#### The request
In the data, swap "dist" for "distance" from the line containing "pose: elev=167.4 azim=324.8" through the line containing "Dot at: occluded", and write those lines again with everything else unchanged. Leave out the pictures.

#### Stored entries
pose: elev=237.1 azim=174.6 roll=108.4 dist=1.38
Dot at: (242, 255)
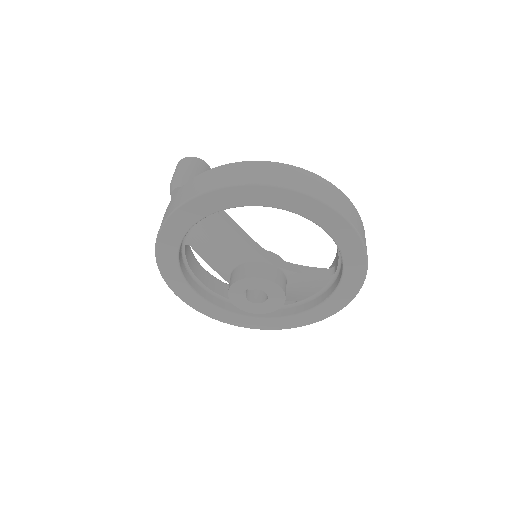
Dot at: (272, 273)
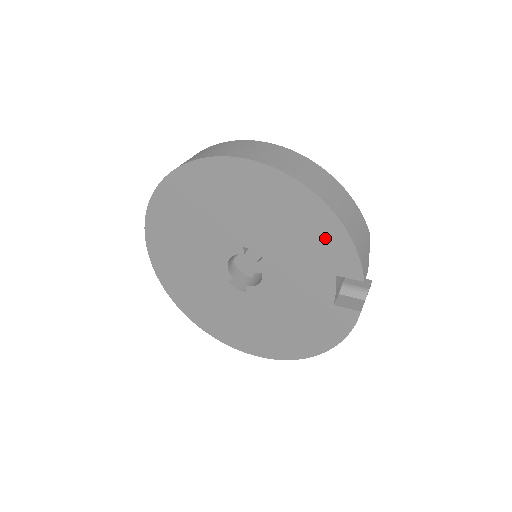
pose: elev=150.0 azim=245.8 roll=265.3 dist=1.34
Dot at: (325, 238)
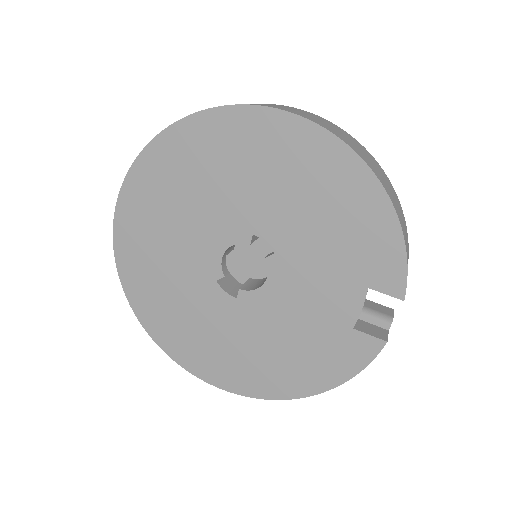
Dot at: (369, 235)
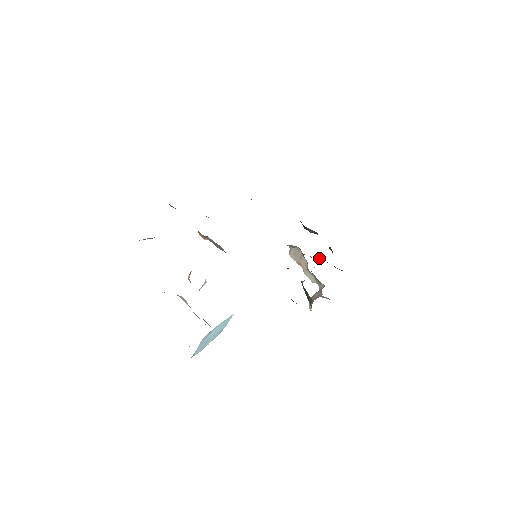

--

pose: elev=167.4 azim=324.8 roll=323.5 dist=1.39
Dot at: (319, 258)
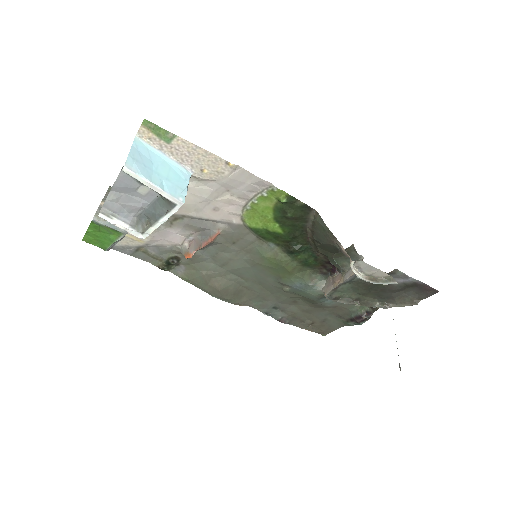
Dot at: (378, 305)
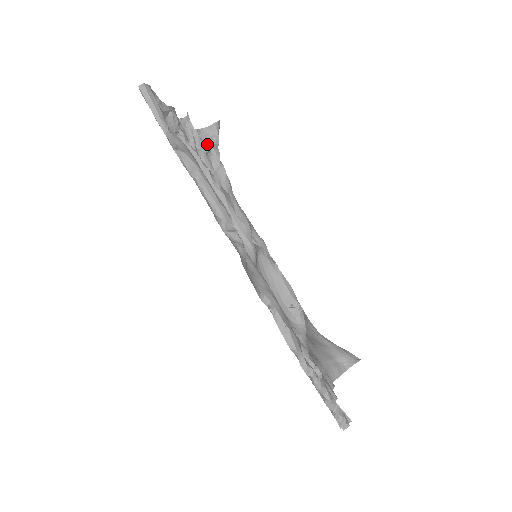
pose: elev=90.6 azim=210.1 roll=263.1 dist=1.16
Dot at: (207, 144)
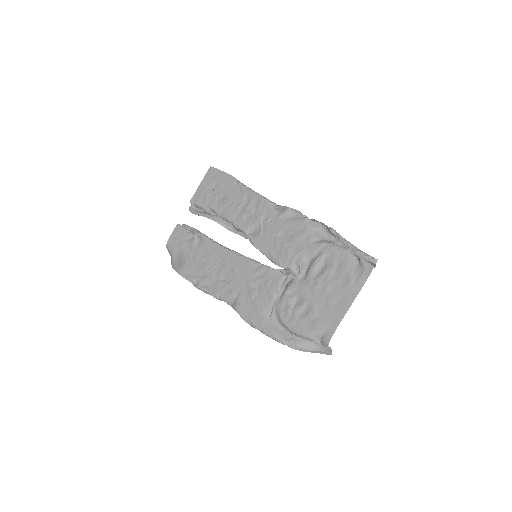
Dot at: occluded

#### Solution below
pose: elev=167.4 azim=324.8 roll=323.5 distance=1.39
Dot at: (319, 258)
Dot at: (378, 305)
pose: elev=90.6 azim=210.1 roll=263.1 distance=1.16
Dot at: (207, 144)
Dot at: occluded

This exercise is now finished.